-- Data records follows --

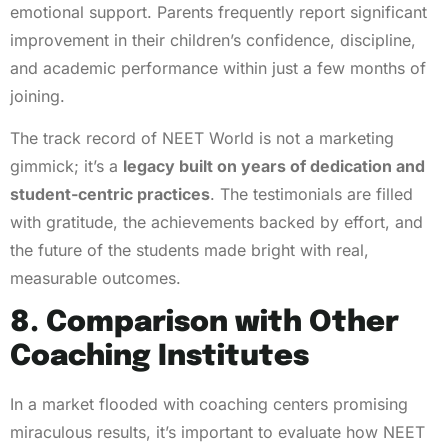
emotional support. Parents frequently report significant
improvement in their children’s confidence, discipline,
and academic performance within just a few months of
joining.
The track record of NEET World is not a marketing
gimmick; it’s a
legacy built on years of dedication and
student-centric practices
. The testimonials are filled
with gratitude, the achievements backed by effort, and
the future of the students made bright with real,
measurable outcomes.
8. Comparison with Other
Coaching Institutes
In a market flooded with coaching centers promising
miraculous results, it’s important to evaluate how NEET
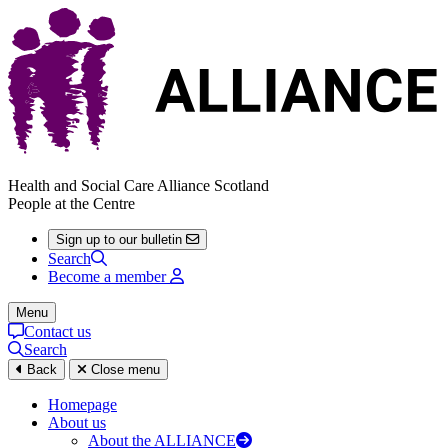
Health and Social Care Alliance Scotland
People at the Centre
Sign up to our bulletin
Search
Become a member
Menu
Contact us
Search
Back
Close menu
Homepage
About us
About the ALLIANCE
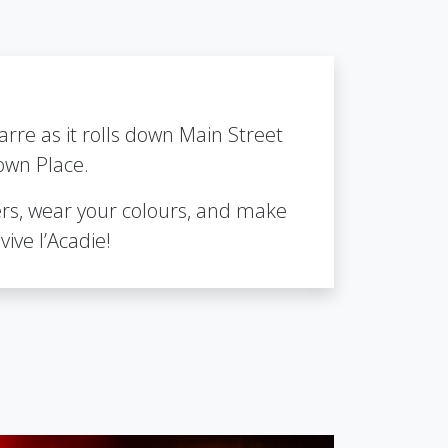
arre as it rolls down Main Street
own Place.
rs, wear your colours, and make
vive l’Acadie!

-- Data records concluded --
-- Data records follows --

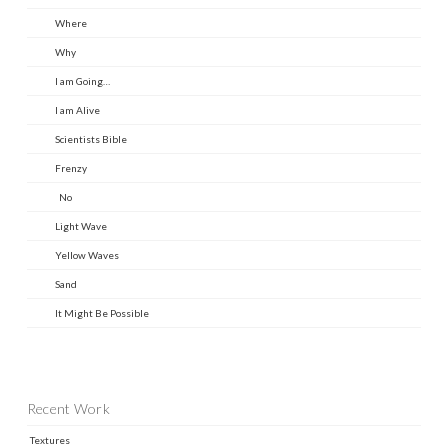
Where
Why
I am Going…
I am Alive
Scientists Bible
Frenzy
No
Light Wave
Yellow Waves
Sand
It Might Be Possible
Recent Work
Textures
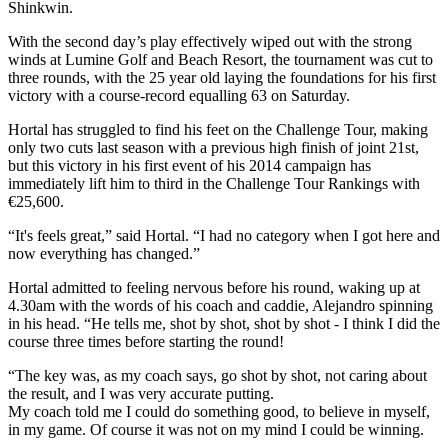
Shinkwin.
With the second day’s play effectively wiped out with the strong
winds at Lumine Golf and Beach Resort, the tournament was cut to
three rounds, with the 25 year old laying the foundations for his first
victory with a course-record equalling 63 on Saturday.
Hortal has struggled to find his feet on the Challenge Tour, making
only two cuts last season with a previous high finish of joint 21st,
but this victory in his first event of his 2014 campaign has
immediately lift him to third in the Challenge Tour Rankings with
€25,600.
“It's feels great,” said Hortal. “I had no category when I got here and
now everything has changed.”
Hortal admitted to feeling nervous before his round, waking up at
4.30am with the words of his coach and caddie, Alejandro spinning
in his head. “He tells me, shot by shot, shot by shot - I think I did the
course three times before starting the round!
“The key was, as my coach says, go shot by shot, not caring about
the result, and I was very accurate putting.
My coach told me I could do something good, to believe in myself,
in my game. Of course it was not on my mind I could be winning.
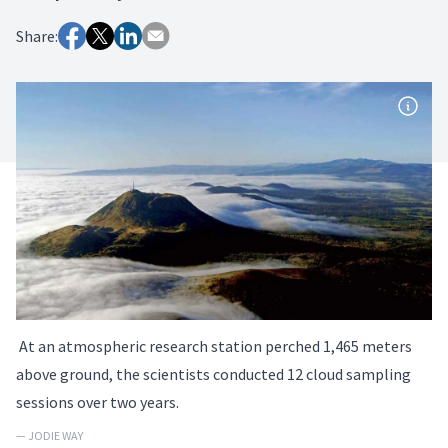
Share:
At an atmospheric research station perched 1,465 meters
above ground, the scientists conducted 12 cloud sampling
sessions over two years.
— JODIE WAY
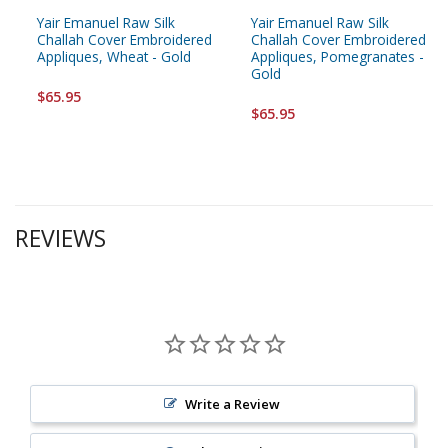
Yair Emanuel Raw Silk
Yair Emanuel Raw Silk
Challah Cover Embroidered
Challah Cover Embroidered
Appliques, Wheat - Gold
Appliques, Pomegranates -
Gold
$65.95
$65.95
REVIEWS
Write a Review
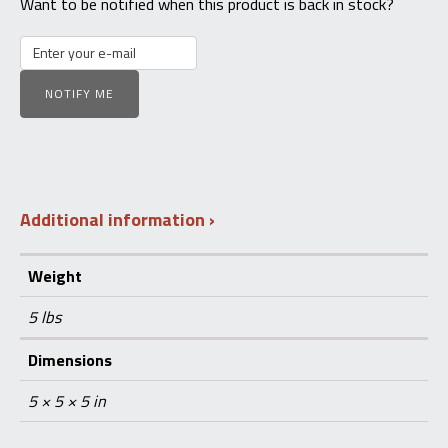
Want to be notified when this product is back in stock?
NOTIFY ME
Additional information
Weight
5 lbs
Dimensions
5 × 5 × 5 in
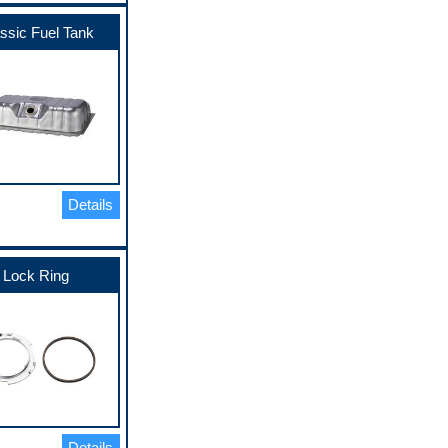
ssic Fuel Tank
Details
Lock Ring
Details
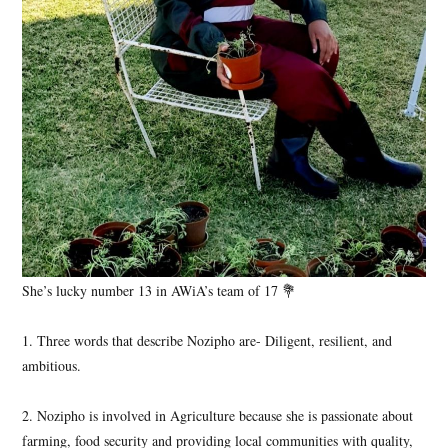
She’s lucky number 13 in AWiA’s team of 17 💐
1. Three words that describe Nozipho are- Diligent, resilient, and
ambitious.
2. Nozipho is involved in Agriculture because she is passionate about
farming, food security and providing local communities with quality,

-- Data records concluded --

## Description of the task
All that should appear in the answer is the lines above from the line with "It Might Be Possible" through the line with "Write a Review", retyped exactly, pictures left out.

## Answer section
It Might Be Possible
Recent Work
Textures
Shinkwin.
With the second day’s play effectively wiped out with the strong
winds at Lumine Golf and Beach Resort, the tournament was cut to
three rounds, with the 25 year old laying the foundations for his first
victory with a course-record equalling 63 on Saturday.
Hortal has struggled to find his feet on the Challenge Tour, making
only two cuts last season with a previous high finish of joint 21st,
but this victory in his first event of his 2014 campaign has
immediately lift him to third in the Challenge Tour Rankings with
€25,600.
“It's feels great,” said Hortal. “I had no category when I got here and
now everything has changed.”
Hortal admitted to feeling nervous before his round, waking up at
4.30am with the words of his coach and caddie, Alejandro spinning
in his head. “He tells me, shot by shot, shot by shot - I think I did the
course three times before starting the round!
“The key was, as my coach says, go shot by shot, not caring about
the result, and I was very accurate putting.
My coach told me I could do something good, to believe in myself,
in my game. Of course it was not on my mind I could be winning.
Share:
At an atmospheric research station perched 1,465 meters
above ground, the scientists conducted 12 cloud sampling
sessions over two years.
— JODIE WAY
Yair Emanuel Raw Silk
Yair Emanuel Raw Silk
Challah Cover Embroidered
Challah Cover Embroidered
Appliques, Wheat - Gold
Appliques, Pomegranates -
Gold
$65.95
$65.95
REVIEWS
Write a Review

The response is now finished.